Publié le 25 janvier 2021
ENVIRONNEMENT
Écocide : l'agent orange, déversé pendant la guerre du Vietnam, devant la justice française
C'est un procès historique et très attendu qui s'est ouvert ce lundi 25 janvier devant le tribunal d'Evry, en région parisienne. À la barre, Tran To Nga, une Franco-Vietnamienne de 78 ans, victime de l'agent orange, cet herbicide ultra-puissant déversé au Vietnam par l’armée américaine entre 1961 et 1971. Elle affrontera une dizaine de firmes multinationales, parmi lesquelles Dow Chemical ou Bayer Monsanto, qui ont fabriqué et commercialisé ce produit aux dégâts irréversibles sur la santé.

Brian K. Grigsby @CC0
C’est le combat d’une septuagénaire Franco-Vietnamienne contre une dizaine d’entreprises agrochimiques ayant fabriqué et commercialisé l’agent orange. Cet herbicide ultra-puissant a été déversé au Vietnam par l’armée américaine entre 1961 et 1971 pour détruire les forêts où se réfugiaient les combattants communistes et leur couper les vivres. Plus de 80 millions de litres auraient ainsi été répandus, causant des dégâts irréversibles.
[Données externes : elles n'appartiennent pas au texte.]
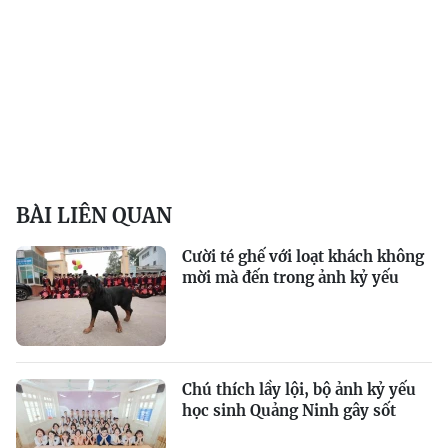
BÀI LIÊN QUAN
Cười té ghế với loạt khách không
mời mà đến trong ảnh kỷ yếu
Chú thích lầy lội, bộ ảnh kỷ yếu
học sinh Quảng Ninh gây sốt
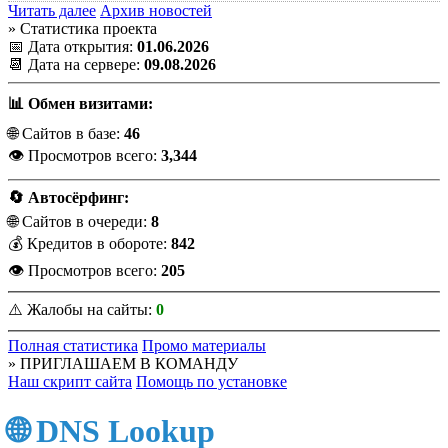
Читать далее
Архив новостей
» Статистика проекта
📅 Дата открытия:
01.06.2026
📆 Дата на сервере:
09.08.2026
📊 Обмен визитами:
🌐 Сайтов в базе:
46
👁️ Просмотров всего:
3,344
🔄 Автосёрфинг:
🌐 Сайтов в очереди:
8
💰 Кредитов в обороте:
842
👁️ Просмотров всего:
205
⚠️ Жалобы на сайты:
0
Полная статистика
Промо материалы
» ПРИГЛАШАЕМ В КОМАНДУ
Наш скрипт сайта
Помощь по установке
🌐 DNS Lookup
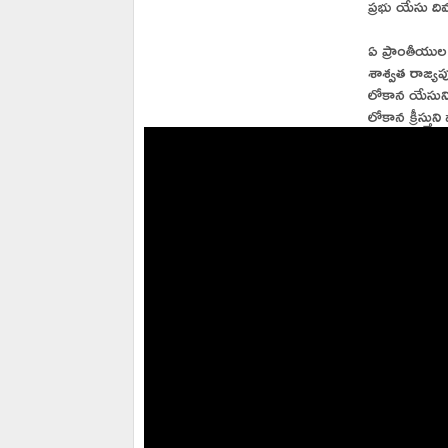
ప్రభు యేసు ద
ఏ ప్రాంతీయ
శాశ్వత రాజ్య
లోకాన యేసున
లోకాన క్రీస్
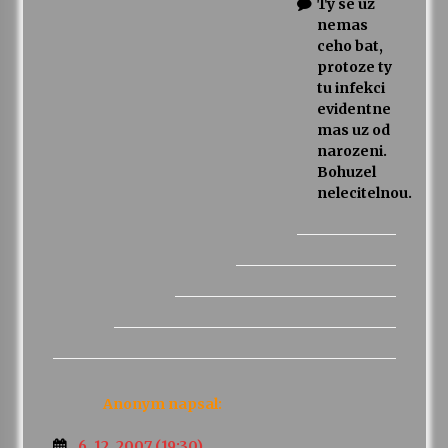
Ty se uz
nemas
ceho bat,
protoze ty
tu infekci
evidentne
mas uz od
narozeni.
Bohuzel
nelecitelnou.
Anonym
napsal:
6. 12. 2007 (19:30)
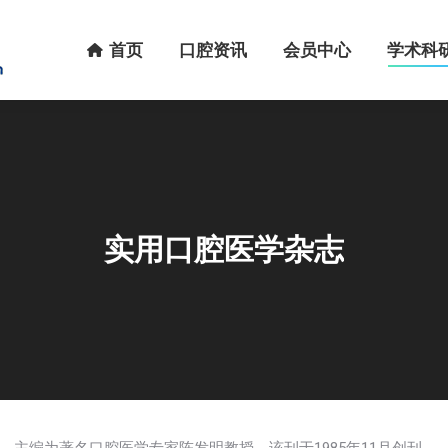
首页
口腔资讯
会员中心
学术科研
首页
口腔资讯
会员中心
学术科
实用口腔医学杂志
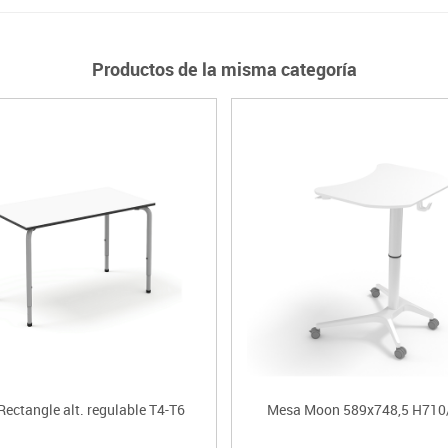
Productos de la misma categoría
ectangle alt. regulable T4-T6
Mesa Moon 589x748,5 H710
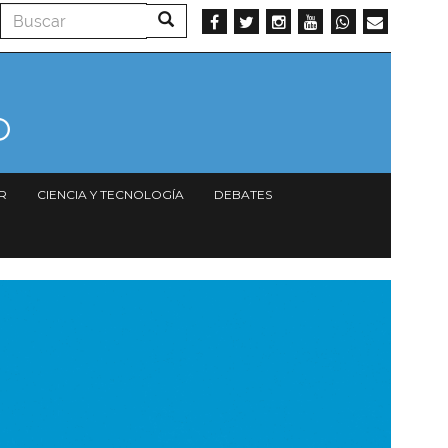
Buscar
Buscar
R
CIENCIA Y TECNOLOGÍA
DEBATES
magen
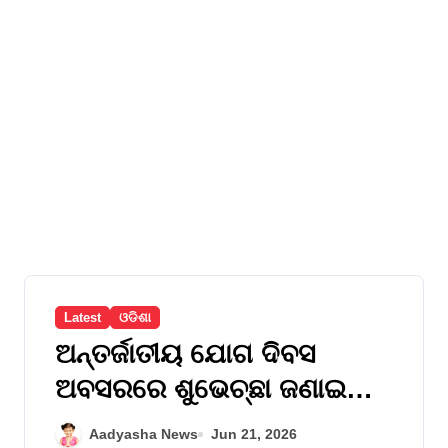
Latest
ଓଡିଶା
ଅନ୍ତର୍ଜାତୀୟ ଯୋଗ ଦିବସ
ଅବସରରେ ଶୁଭେଚ୍ଛା ଜଣାଇଲେ
ମୁଖ୍ୟମନ୍ତ୍ରୀ ମୋହନ ଚରଣ
Aadyasha News
Jun 21, 2026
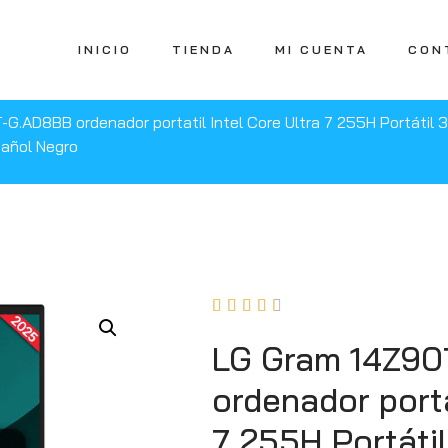
INICIO
TIENDA
MI CUENTA
CON
G.AD8BB ordenador portatil Intel Core Ultra 7 255H Portáti
pañol Negro





LG Gram 14Z90
ordenador porta
7 255H Portátil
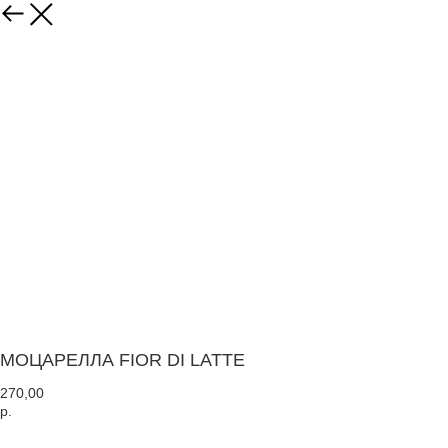
МОЦАРЕЛЛА FIOR DI LATTE
270,00
р.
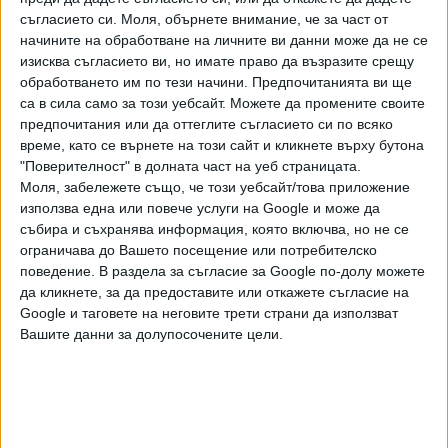
Велико Търново и Враца, поясни зам.-председателят на
съгласието си.
Моля, обърнете внимание, че за част от
КФН Пламен Данаилов. Имотът в Бусманци е бил
начините на обработване на личните ви данни може да не се
придобит от застрахователя за 47,5 млн. лева, като
изисква съгласието ви, но имате право да възразите срещу
продажната сума в предварителния договор е за около
обработването им по тези начини. Предпочитанията ви ще
15 млн. евро. Имотът във Велико Търново е придобит от
са в сила само за този уебсайт. Можете да промените своите
дружеството за около 9 млн. лева, като продажната цена
предпочитания или да оттеглите съгласието си по всяко
в предварителния договор е 1,2 млн евро. Имотът във
време, като се върнете на този сайт и кликнете върху бутона
"Поверителност" в долната част на уеб страницата.
Враца е бил придобит за около 14 млн. лева, като
Моля, забележете също, че този уебсайт/това приложение
впоследствие пазарната му стойност е преоценена на 80
използва една или повече услуги на Google и може да
млн. лева, но по договор се продава за около 14 млн.
събира и съхранява информация, която включва, но не се
евро.
ограничава до Вашето посещение или потребителско
поведение. В раздела за съгласие за Google по-долу можете
Голяма част от плащанията по тези сделки са чрез
да кликнете, за да предоставите или откажете съгласие на
цесии. Сезирана е и Националната агенция за приходите,
Google и таговете на неговите трети страни да използват
тъй като задатъкът по тези сделки е бил плащан кеш в
Вашите данни за долупосочените цели.
нарушение на ограниченията за максималния размер на
сумите, които могат да се разплащат в брой у нас.
Данаилов заяви, че активните застраховки в "ДаллБогг:
Живот и здраве“ намаляват с между 8000 и 10 000 на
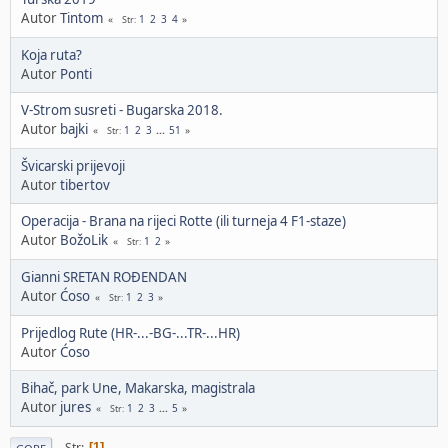
Autor
Tintom
1
2
3
4
Str
Koja ruta?
Autor
Ponti
V-Strom susreti - Bugarska 2018.
Autor
bajki
1
2
3
...
51
Str
Švicarski prijevoji
Autor
tibertov
Operacija - Brana na rijeci Rotte (ili turneja 4 F1-staze)
Autor
BožoLik
1
2
Str
Gianni SRETAN ROĐENDAN
Autor
Ćoso
1
2
3
Str
Prijedlog Rute (HR-...-BG-...TR-...HR)
Autor
Ćoso
Bihač, park Une, Makarska, magistrala
Autor
jures
1
2
3
...
5
Str
Str
1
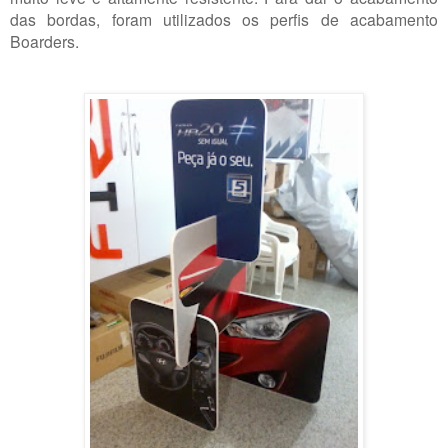
das bordas, foram utilizados os perfis de acabamento
Boarders.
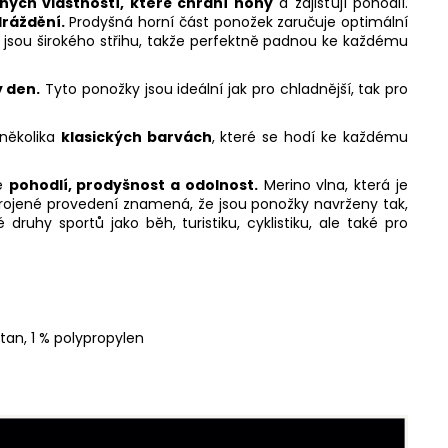
ných vlastností, které chrání nohy
a zajišťují pohodlí.
dráždění.
Prodyšná horní část ponožek zaručuje optimální
ky jsou širokého střihu, takže perfektně padnou ke každému
 den.
Tyto ponožky jsou ideální jak pro chladnější, tak pro
 několika
klasických barvách
, které se hodí ke každému
je
pohodlí, prodyšnost a odolnost.
Merino vlna, která je
krojené provedení znamená, že jsou ponožky navrženy tak,
ruhy sportů jako běh, turistiku, cyklistiku, ale také pro
tan, 1 % polypropylen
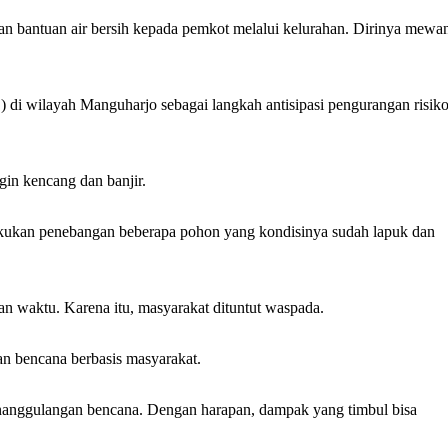
 bantuan air bersih kepada pemkot melalui kelurahan. Dirinya mewan
i wilayah Manguharjo sebagai langkah antisipasi pengurangan risik
gin kencang dan banjir.
kukan penebangan beberapa pohon yang kondisinya sudah lapuk dan
n waktu. Karena itu, masyarakat dituntut waspada.
n bencana berbasis masyarakat.
enanggulangan bencana. Dengan harapan, dampak yang timbul bisa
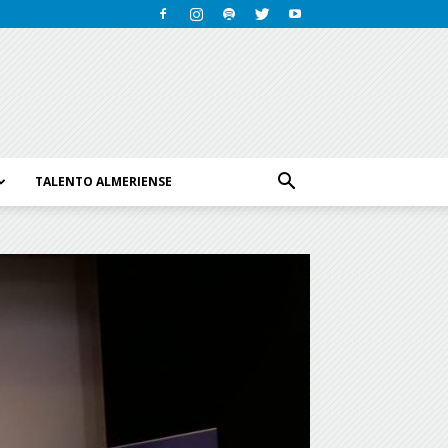
TALENTO ALMERIENSE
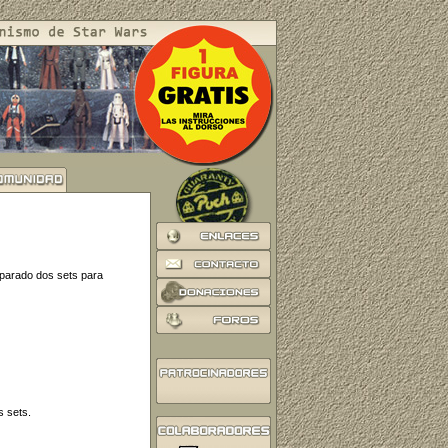
eparado dos sets para
s sets.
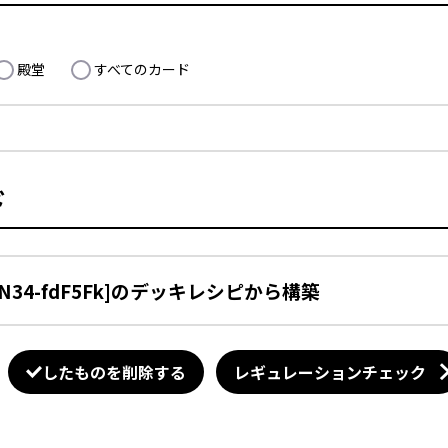
殿堂
すべてのカード
ド
QN34-fdF5Fk]のデッキレシピから構築
したものを削除する
レギュレーションチェック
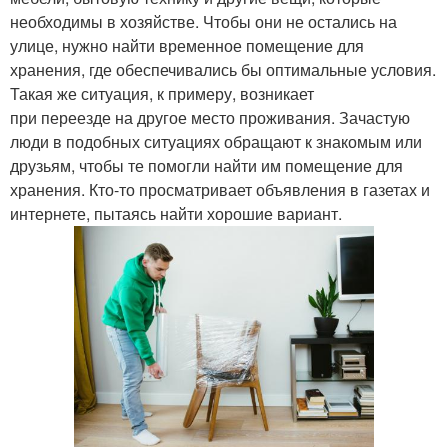
необходимы в хозяйстве. Чтобы они не остались на
улице, нужно найти временное помещение для
хранения, где обеспечивались бы оптимальные условия.
Такая же ситуация, к примеру, возникает
при переезде на другое место проживания. Зачастую
люди в подобных ситуациях обращают к знакомым или
друзьям, чтобы те помогли найти им помещение для
хранения. Кто-то просматривает объявления в газетах и
интернете, пытаясь найти хорошие вариант.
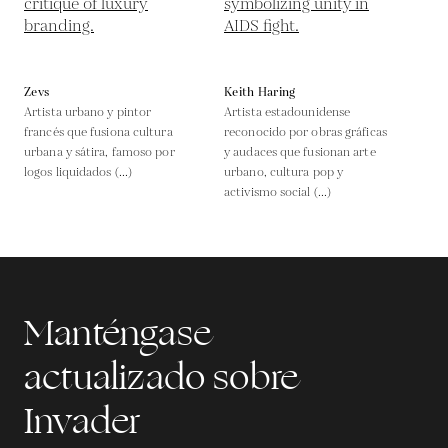
Zevs
Keith Haring
Artista urbano y pintor
Artista estadounidense
francés que fusiona cultura
reconocido por obras gráficas
urbana y sátira, famoso por
y audaces que fusionan arte
logos liquidados (...)
urbano, cultura pop y
activismo social (...)
Manténgase
actualizado sobre
Invader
Parmi les près de cinq millions de victimes directes de l’agent orange, Tran To Nga, née en 1942 dans l'Indochine française et engagée pendant le conflit dans le camp du Nord, sera assise sur le banc de la défense dans un procès historique qui s’est ouvert ce lundi 25 janvier au tribunal d’Évry, dans l’Essonne. Cancer du sein, diabète de type 2, taux de dioxine élevé dans le sang, hypertension, tuberculose, anomalie génétique, … elle mène là "le dernier combat de sa vie" pour ses enfants, atteintes de malformations – sa fille aînée est morte à quelques mois – et les millions de victimes.
Vers une reconnaissance du crime d’écocide
Les conséquences sanitaires de l’agent orange, qui s'attaque au système immunitaire, se transmettent aux générations ultérieures, ce qui constitue une véritable "extermination familiale", juge Tran To Nga. Environ "6 000 enfants naissent au Vietnam avec des malformations congénitales" par an, renchérit Valérie Cabanes, juriste en droit international. Elle rappelle que cette dioxine a une puissance toxique "absolument phénoménale", 13 fois plus importante que les herbicides civils comme le glyphosate par exemple.
Jusqu’à ce jour, seuls d'anciens combattants américains, australiens et coréens qui ont combattu au Vietnam, ont été indemnisés lors de procès entre 1987 et 2013. "La reconnaissance de victimes civiles vietnamiennes créera un précédent juridique" si la responsabilité des multinationales est établie, indique Valérie Cabanes, et permettra de participer à la reconnaissance internationale du crime "d'écocide".
Bayer, qui fait partie des multinationales accusées, explique que "l'agent orange" avait "été fabriqué sous la seule direction du gouvernement américain à des fins exclusivement militaires". C’est donc lui qui "est responsable, et non les fournisseurs en temps de guerre, de son utilisation" argumente le groupe. La plaignante et ses conseils arguent au contraire que l'Etat américain a été dupé par ces firmes sur la toxicité de l'agent orange. A l'audience ce lundi, les conseils des multinationales ont plaidé l'incompétence du tribunal d'Evry pour traiter de ce dossier.